WHAT THIS TASK INVOLVES
Output each record exactly. Leave none out.

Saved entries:
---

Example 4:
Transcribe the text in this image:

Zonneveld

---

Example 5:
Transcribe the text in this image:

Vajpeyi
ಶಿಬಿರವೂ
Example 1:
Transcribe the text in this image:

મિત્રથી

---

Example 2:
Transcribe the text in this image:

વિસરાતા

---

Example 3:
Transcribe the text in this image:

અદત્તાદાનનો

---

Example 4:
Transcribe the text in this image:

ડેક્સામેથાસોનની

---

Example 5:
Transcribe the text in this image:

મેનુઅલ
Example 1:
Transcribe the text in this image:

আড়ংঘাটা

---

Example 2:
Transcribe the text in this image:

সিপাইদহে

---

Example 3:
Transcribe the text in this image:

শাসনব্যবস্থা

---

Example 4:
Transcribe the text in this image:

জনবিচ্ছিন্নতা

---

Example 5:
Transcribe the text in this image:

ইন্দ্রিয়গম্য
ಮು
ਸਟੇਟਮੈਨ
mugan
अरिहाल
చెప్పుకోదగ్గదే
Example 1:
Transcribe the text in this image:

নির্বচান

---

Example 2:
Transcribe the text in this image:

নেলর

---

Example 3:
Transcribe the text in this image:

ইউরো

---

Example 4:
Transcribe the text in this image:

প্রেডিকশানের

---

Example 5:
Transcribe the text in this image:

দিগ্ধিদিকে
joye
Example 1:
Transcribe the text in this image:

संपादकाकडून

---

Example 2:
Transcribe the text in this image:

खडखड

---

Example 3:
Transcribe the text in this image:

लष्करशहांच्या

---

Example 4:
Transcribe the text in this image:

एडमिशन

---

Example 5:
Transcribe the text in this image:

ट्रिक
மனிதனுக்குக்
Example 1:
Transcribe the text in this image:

ANSWER TO THIS PROBLEM
---

Example 4:
Transcribe the text in this image:

Zonneveld

---

Example 5:
Transcribe the text in this image:

Vajpeyi
ಶಿಬಿರವೂ
Example 1:
Transcribe the text in this image:

મિત્રથી

---

Example 2:
Transcribe the text in this image:

વિસરાતા

---

Example 3:
Transcribe the text in this image:

અદત્તાદાનનો

---

Example 4:
Transcribe the text in this image:

ડેક્સામેથાસોનની

---

Example 5:
Transcribe the text in this image:

મેનુઅલ
Example 1:
Transcribe the text in this image:

আড়ংঘাটা

---

Example 2:
Transcribe the text in this image:

সিপাইদহে

---

Example 3:
Transcribe the text in this image:

শাসনব্যবস্থা

---

Example 4:
Transcribe the text in this image:

জনবিচ্ছিন্নতা

---

Example 5:
Transcribe the text in this image:

ইন্দ্রিয়গম্য
ಮು
ਸਟੇਟਮੈਨ
mugan
अरिहाल
చెప్పుకోదగ్గదే
Example 1:
Transcribe the text in this image:

নির্বচান

---

Example 2:
Transcribe the text in this image:

নেলর

---

Example 3:
Transcribe the text in this image:

ইউরো

---

Example 4:
Transcribe the text in this image:

প্রেডিকশানের

---

Example 5:
Transcribe the text in this image:

দিগ্ধিদিকে
joye
Example 1:
Transcribe the text in this image:

संपादकाकडून

---

Example 2:
Transcribe the text in this image:

खडखड

---

Example 3:
Transcribe the text in this image:

लष्करशहांच्या

---

Example 4:
Transcribe the text in this image:

एडमिशन

---

Example 5:
Transcribe the text in this image:

ट्रिक
மனிதனுக்குக்
Example 1:
Transcribe the text in this image:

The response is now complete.